Наверное, за то, что на фото была не я. Он ведь увидел и разозлился. Конечно все именно так. И сейчас вскочит обратно в седло, и мы помчимся обратно смотреть на миражи. Все будет хорошо. Я не должна бояться. Мне ведь нечего….я ни в чем не виновата.
Но вместо этого Аднан что-то тихо сказал Рифату и медленно повернулся ко мне…большей ненависти я еще никогда в своей жизни не встречала. Ни разу на меня не смотрели с такой обжигающей ледяной яростью. Словно острые и тонкие лезвия плавно вошли под кожу, рассекая ее порезами, заставляя кровоточить изнутри.
Казалось, я вдруг превратилась в отвратительную жабу или в крысу, переносящую страшные болезни, которая вызывает гадливость и презрение. Особенно больно было от того, что всего лишь несколько минут назад эти же глаза смотрели на меня как на самую красивую и желанную женщину во Вселенной. Смотрели так… что мне кажется я была готова забыть обо всем на свете и даже перестать желать вернуться домой.

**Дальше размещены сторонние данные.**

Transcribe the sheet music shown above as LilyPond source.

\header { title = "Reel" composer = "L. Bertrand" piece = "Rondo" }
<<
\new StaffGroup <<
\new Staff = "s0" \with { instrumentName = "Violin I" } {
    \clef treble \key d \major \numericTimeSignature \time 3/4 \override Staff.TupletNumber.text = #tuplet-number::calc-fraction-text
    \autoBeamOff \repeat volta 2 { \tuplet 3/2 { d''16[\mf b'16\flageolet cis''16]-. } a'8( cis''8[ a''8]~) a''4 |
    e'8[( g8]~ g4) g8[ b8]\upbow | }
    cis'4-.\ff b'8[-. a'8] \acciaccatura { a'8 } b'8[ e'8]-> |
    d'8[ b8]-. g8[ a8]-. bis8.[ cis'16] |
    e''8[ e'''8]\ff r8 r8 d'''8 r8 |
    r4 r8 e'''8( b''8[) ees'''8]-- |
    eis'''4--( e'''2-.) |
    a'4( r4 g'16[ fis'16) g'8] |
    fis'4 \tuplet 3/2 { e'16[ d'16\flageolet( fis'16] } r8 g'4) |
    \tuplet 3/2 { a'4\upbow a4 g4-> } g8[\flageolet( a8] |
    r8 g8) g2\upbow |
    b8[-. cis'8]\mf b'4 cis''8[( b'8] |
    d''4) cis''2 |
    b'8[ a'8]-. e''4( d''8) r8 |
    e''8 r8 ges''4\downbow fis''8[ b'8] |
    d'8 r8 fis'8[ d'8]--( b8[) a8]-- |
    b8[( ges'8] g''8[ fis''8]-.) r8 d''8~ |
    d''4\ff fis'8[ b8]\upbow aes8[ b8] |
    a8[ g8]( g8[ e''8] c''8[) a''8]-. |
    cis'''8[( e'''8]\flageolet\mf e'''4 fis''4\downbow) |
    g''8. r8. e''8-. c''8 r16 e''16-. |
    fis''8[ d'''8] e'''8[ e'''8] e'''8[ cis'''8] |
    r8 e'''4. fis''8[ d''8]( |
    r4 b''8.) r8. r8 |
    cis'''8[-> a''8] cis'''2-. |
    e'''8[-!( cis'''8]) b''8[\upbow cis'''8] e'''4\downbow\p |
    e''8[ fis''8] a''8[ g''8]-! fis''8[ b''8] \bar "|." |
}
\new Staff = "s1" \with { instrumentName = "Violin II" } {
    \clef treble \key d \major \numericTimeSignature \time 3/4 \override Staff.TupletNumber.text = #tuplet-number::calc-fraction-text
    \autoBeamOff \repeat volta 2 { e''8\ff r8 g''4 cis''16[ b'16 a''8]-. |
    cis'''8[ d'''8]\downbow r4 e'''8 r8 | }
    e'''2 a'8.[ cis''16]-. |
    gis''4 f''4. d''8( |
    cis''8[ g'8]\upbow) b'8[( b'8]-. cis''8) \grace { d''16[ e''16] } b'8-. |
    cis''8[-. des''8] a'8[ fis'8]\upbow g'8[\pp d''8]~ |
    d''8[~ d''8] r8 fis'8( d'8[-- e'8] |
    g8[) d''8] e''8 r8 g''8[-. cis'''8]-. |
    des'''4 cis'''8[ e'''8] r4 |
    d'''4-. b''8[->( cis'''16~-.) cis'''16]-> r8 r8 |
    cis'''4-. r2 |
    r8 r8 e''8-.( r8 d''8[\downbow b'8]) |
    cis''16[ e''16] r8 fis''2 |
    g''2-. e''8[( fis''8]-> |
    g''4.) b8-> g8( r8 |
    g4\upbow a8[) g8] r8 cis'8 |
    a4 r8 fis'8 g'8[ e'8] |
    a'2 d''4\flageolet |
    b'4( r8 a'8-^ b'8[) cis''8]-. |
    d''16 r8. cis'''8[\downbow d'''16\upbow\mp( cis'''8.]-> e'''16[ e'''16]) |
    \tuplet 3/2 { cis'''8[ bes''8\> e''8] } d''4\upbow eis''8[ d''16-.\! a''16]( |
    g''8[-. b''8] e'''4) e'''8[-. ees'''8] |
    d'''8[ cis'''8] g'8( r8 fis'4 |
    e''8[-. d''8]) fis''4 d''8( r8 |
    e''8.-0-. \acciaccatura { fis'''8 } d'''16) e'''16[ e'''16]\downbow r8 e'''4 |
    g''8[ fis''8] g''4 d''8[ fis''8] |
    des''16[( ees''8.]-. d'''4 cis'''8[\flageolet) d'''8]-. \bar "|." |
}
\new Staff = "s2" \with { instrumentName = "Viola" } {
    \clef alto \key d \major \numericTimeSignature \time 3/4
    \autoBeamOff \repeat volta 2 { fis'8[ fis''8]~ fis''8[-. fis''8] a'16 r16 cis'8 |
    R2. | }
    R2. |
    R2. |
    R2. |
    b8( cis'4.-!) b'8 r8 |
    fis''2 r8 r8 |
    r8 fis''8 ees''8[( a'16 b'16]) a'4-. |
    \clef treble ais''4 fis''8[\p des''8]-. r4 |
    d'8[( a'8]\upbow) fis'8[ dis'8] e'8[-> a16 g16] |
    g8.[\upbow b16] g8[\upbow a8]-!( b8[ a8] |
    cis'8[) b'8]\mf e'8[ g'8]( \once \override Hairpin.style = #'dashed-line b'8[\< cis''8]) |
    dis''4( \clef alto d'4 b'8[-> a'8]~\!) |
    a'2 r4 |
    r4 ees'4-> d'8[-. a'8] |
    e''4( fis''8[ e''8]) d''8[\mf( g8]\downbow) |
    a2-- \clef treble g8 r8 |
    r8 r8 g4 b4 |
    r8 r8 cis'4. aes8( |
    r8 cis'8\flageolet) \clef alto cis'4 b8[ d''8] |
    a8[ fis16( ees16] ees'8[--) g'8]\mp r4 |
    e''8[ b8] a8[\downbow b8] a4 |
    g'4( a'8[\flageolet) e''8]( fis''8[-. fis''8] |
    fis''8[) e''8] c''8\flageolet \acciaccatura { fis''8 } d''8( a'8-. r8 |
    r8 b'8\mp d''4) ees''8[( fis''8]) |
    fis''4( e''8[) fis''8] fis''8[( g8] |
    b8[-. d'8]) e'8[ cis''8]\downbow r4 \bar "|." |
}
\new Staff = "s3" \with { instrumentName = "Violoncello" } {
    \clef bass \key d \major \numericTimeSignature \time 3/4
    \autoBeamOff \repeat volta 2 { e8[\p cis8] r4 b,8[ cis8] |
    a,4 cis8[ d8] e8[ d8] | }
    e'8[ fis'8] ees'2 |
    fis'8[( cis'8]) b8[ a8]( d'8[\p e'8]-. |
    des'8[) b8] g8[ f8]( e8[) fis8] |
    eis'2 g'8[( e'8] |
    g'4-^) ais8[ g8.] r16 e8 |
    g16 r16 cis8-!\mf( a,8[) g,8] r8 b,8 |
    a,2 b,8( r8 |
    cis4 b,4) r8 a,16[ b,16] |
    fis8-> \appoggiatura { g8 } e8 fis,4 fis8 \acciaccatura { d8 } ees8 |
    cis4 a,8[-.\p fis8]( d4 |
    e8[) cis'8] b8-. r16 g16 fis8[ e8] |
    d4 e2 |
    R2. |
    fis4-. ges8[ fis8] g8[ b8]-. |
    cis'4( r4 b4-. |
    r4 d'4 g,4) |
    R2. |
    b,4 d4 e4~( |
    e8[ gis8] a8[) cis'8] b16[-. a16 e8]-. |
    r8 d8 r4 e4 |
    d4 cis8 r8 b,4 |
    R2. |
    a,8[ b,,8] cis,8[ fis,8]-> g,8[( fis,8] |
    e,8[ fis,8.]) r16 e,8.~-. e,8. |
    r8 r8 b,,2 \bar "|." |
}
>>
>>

Страшный взгляд. Долго. Прямо в глаза. Молчит и никто не осмеливается нарушить эту тишину. Они ждут его слов, его решений. А я не жду… я жду, что он подойдет ко мне и снимет с седла. Там не могла быть я. Не могла! Я ни с кем не фотографировалась. Никогда! Он ведь должен был это видеть! Это какой-то кошмар. На самом деле такого не может случиться со мной.
— Посадить в яму, на привязь, как больное животное. Не кормить. Воды не давать. Охранять!